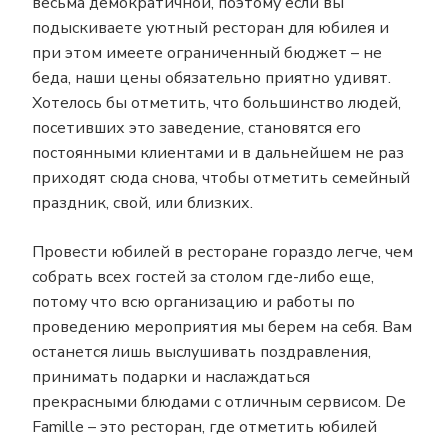
весьма демократичной, поэтому если вы
подыскиваете уютный ресторан для юбилея и
при этом имеете ограниченный бюджет – не
беда, наши цены обязательно приятно удивят.
Хотелось бы отметить, что большинство людей,
посетивших это заведение, становятся его
постоянными клиентами и в дальнейшем не раз
приходят сюда снова, чтобы отметить семейный
праздник, свой, или близких.
Провести юбилей в ресторане гораздо легче, чем
собрать всех гостей за столом где-либо еще,
потому что всю организацию и работы по
проведению мероприятия мы берем на себя. Вам
останется лишь выслушивать поздравления,
принимать подарки и наслаждаться
прекрасными блюдами с отличным сервисом. De
Famille – это ресторан, где отметить юбилей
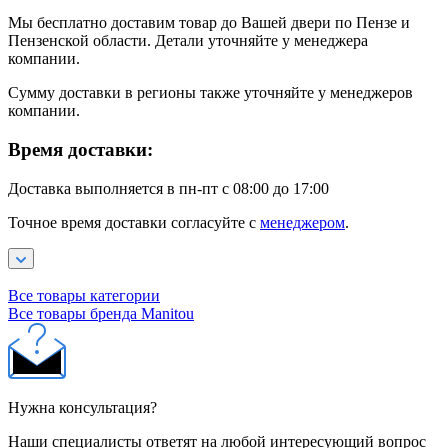
Мы бесплатно доставим товар до Вашей двери по Пензе и
Пензенской области. Детали уточняйте у менеджера
компании.
Сумму доставки в регионы также уточняйте у менеджеров
компании.
Время доставки:
Доставка выполняется в пн-пт с 08:00 до 17:00
Точное время доставки согласуйте с
менеджером
.
Все товары категории
Все товары бренда Manitou
Нужна консультация?
Наши специалисты ответят на любой интересующий вопрос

______________________________

TASK GOAL –
Reproduce all the lines above word for word, leaving the pictures out of your answer.

RESPONSE AREA –
весьма демократичной, поэтому если вы
подыскиваете уютный ресторан для юбилея и
при этом имеете ограниченный бюджет – не
беда, наши цены обязательно приятно удивят.
Хотелось бы отметить, что большинство людей,
посетивших это заведение, становятся его
постоянными клиентами и в дальнейшем не раз
приходят сюда снова, чтобы отметить семейный
праздник, свой, или близких.
Провести юбилей в ресторане гораздо легче, чем
собрать всех гостей за столом где-либо еще,
потому что всю организацию и работы по
проведению мероприятия мы берем на себя. Вам
останется лишь выслушивать поздравления,
принимать подарки и наслаждаться
прекрасными блюдами с отличным сервисом. De
Famille – это ресторан, где отметить юбилей
Мы бесплатно доставим товар до Вашей двери по Пензе и
Пензенской области. Детали уточняйте у менеджера
компании.
Сумму доставки в регионы также уточняйте у менеджеров
компании.
Время доставки:
Доставка выполняется в пн-пт с 08:00 до 17:00
Точное время доставки согласуйте с
менеджером
.
Все товары категории
Все товары бренда Manitou
Нужна консультация?
Наши специалисты ответят на любой интересующий вопрос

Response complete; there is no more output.